Last Friday night, I think I was on creative overload. I normally am an early to bed kind of girl. My head was swirling with ideas about a project I couldn’t wait to work on Saturday. But, I knew it was too late for me to be able to give the project the attention it was going to need. I did work on a couple of other creative thins I’d been wanting to do. I just wasn’t sleepy. Around midnight, I finally tried to go to bed. I wound up trying a sleeping pill and even that didn’t seem to help as I never really slept solidly.
Sometimes, when I’m feeling creative, work can be a chore. It just depends on the project at hand. For example, right now, I’ve got one very analytical project that’s deadline is looming. . . Because I’d rather be working on one of the creative projects that I have dangling out there, I’m having a hard time getting the analytical one done. I know it’s because I’m trying to go counter to the creative flow.

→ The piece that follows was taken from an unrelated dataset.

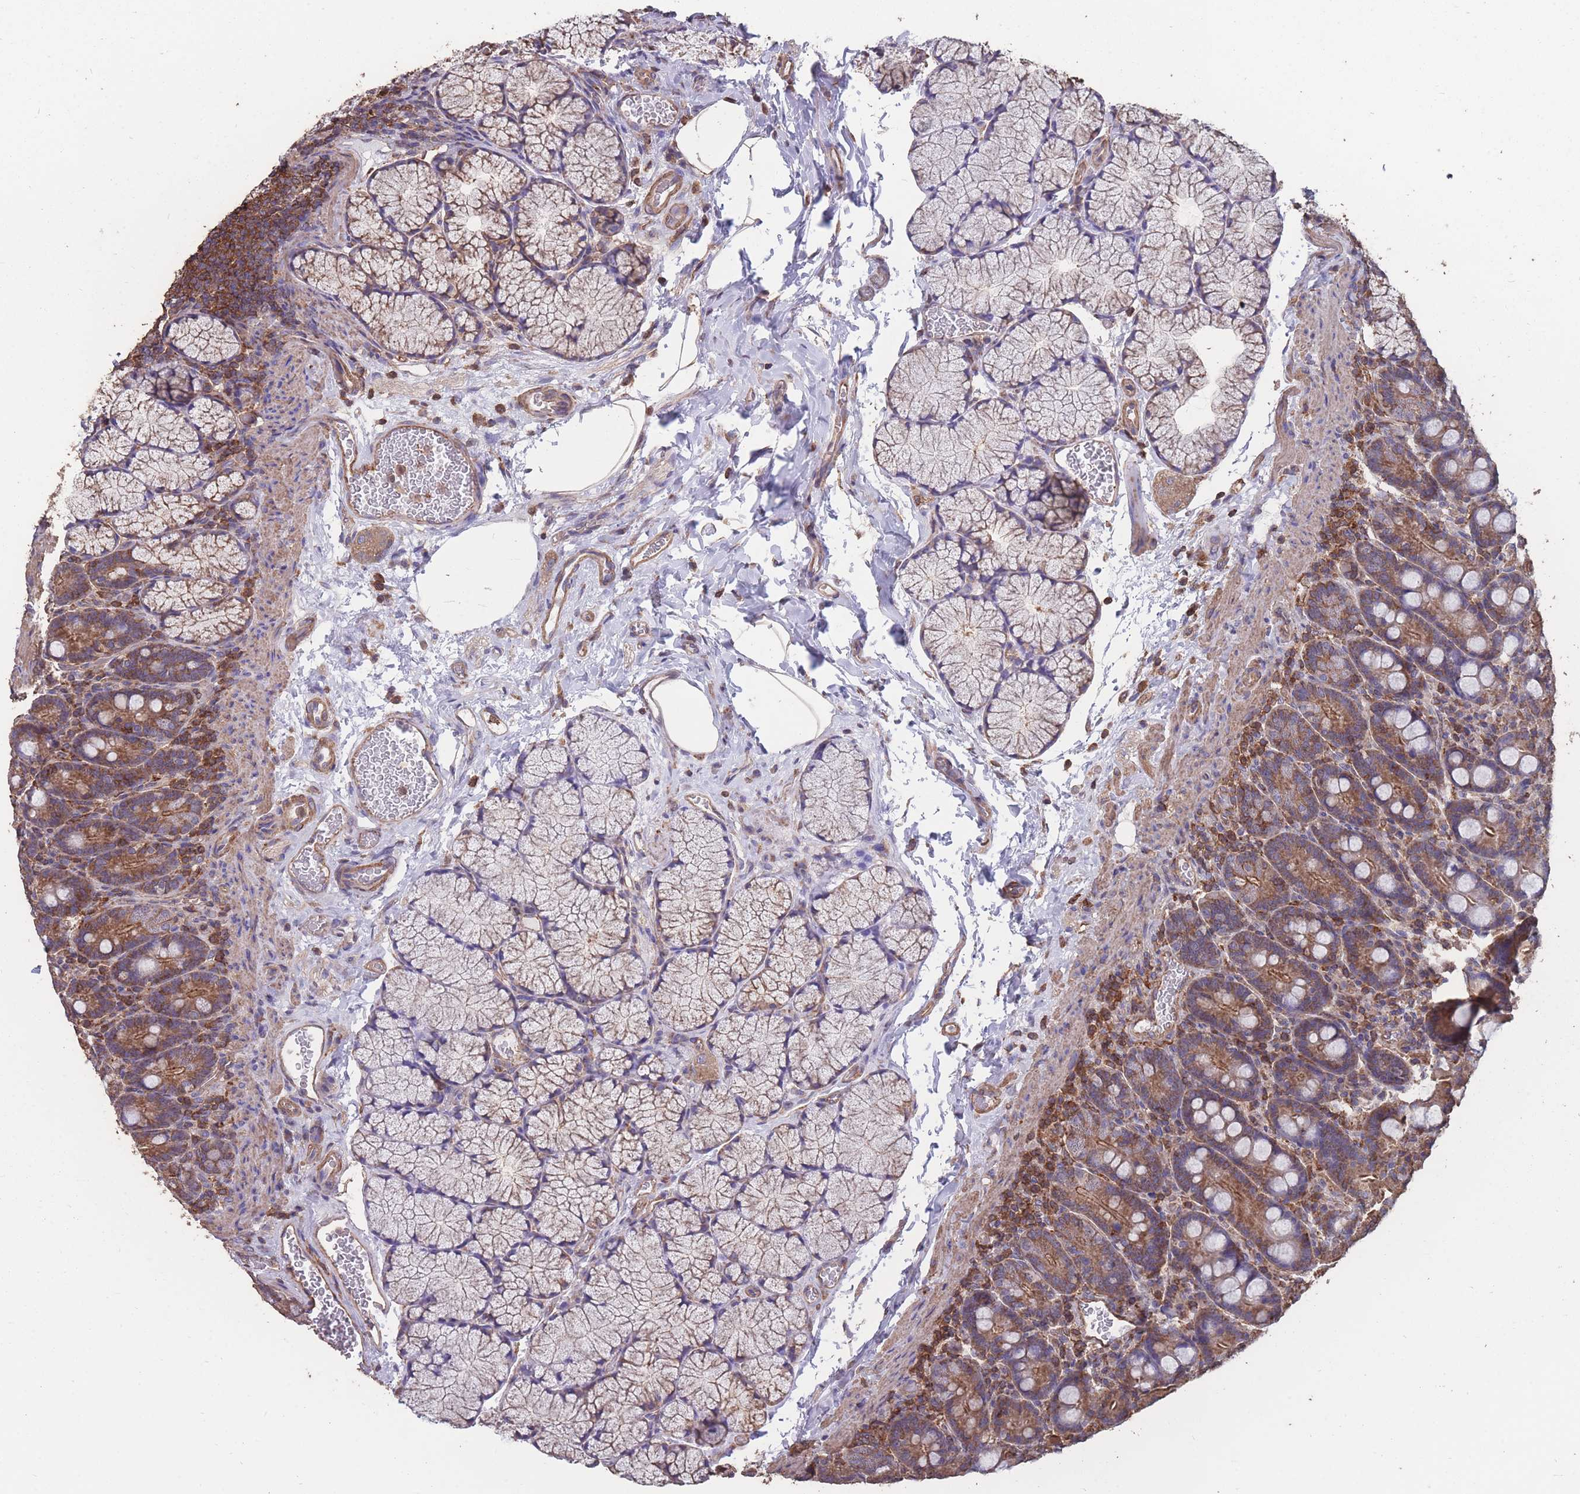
{"staining": {"intensity": "moderate", "quantity": ">75%", "location": "cytoplasmic/membranous"}, "tissue": "duodenum", "cell_type": "Glandular cells", "image_type": "normal", "snomed": [{"axis": "morphology", "description": "Normal tissue, NOS"}, {"axis": "topography", "description": "Duodenum"}], "caption": "Glandular cells reveal moderate cytoplasmic/membranous staining in approximately >75% of cells in benign duodenum. The protein is stained brown, and the nuclei are stained in blue (DAB (3,3'-diaminobenzidine) IHC with brightfield microscopy, high magnification).", "gene": "NUDT21", "patient": {"sex": "male", "age": 35}}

But, when I can go with the flow, as I’ve done at home, I can really get a lot done. This weekend I started and nearly finished the groundbreaking work on a project that I’ve been wanting to do for several years. I can’t wait to share the initial version with everyone really soon, get feedback, and launch the project for next year. (Details are coming real soon.)
But, I’ve worked hard to balance life at home. Though the house is not as clean as I’d like to keep it, I can channel my creative energy into things like cooking. I’ve also made sure that I’ve spent time with Cody. Of course, it doesn’t hurt that one the things we did this weekend together was work on a project that ultimately has some creative freedom for me. . . our “new” living quarters at the deer lease needs some real work and then I get to decorate it.
My husband has learned to go with my creative flow as well. He, thankfully, gives me both roots and wings. He supports me in my creative adventures and understands that it’s a part of who I am (just as I know hunting is a part of who he is.)